_Goal of the exercise_:
Transcribe each line below word for word.

_Recorded information_:
==*==

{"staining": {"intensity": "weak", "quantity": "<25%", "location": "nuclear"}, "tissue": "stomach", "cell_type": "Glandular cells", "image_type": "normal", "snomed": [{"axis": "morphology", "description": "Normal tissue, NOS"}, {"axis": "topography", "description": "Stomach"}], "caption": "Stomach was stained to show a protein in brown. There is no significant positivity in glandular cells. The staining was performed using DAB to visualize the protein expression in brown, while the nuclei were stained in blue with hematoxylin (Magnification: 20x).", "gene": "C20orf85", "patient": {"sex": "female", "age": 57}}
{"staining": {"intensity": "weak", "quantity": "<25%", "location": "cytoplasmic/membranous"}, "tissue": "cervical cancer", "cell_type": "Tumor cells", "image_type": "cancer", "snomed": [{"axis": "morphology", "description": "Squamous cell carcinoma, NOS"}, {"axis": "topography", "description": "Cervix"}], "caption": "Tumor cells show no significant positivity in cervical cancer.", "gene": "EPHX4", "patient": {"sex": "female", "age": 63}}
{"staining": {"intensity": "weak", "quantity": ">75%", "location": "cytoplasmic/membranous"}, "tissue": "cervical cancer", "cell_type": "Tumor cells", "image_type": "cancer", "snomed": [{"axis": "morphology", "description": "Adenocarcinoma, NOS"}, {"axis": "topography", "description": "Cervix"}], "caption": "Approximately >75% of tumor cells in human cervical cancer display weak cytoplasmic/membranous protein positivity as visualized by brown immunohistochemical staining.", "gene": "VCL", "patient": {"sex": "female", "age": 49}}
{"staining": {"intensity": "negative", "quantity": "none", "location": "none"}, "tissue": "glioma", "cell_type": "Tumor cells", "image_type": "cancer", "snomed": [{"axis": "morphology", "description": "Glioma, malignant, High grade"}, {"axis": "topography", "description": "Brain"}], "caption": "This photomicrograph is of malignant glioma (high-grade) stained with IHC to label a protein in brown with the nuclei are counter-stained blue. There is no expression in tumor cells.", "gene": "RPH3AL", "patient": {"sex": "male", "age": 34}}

==*==

_Task response_:
{"staining": {"intensity": "weak", "quantity": "<25%", "location": "nuclear"}, "tissue": "stomach", "cell_type": "Glandular cells", "image_type": "normal", "snomed": [{"axis": "morphology", "description": "Normal tissue, NOS"}, {"axis": "topography", "description": "Stomach"}], "caption": "Stomach was stained to show a protein in brown. There is no significant positivity in glandular cells. The staining was performed using DAB to visualize the protein expression in brown, while the nuclei were stained in blue with hematoxylin (Magnification: 20x).", "gene": "C20orf85", "patient": {"sex": "female", "age": 57}}
{"staining": {"intensity": "weak", "quantity": "<25%", "location": "cytoplasmic/membranous"}, "tissue": "cervical cancer", "cell_type": "Tumor cells", "image_type": "cancer", "snomed": [{"axis": "morphology", "description": "Squamous cell carcinoma, NOS"}, {"axis": "topography", "description": "Cervix"}], "caption": "Tumor cells show no significant positivity in cervical cancer.", "gene": "EPHX4", "patient": {"sex": "female", "age": 63}}
{"staining": {"intensity": "weak", "quantity": ">75%", "location": "cytoplasmic/membranous"}, "tissue": "cervical cancer", "cell_type": "Tumor cells", "image_type": "cancer", "snomed": [{"axis": "morphology", "description": "Adenocarcinoma, NOS"}, {"axis": "topography", "description": "Cervix"}], "caption": "Approximately >75% of tumor cells in human cervical cancer display weak cytoplasmic/membranous protein positivity as visualized by brown immunohistochemical staining.", "gene": "VCL", "patient": {"sex": "female", "age": 49}}
{"staining": {"intensity": "negative", "quantity": "none", "location": "none"}, "tissue": "glioma", "cell_type": "Tumor cells", "image_type": "cancer", "snomed": [{"axis": "morphology", "description": "Glioma, malignant, High grade"}, {"axis": "topography", "description": "Brain"}], "caption": "This photomicrograph is of malignant glioma (high-grade) stained with IHC to label a protein in brown with the nuclei are counter-stained blue. There is no expression in tumor cells.", "gene": "RPH3AL", "patient": {"sex": "male", "age": 34}}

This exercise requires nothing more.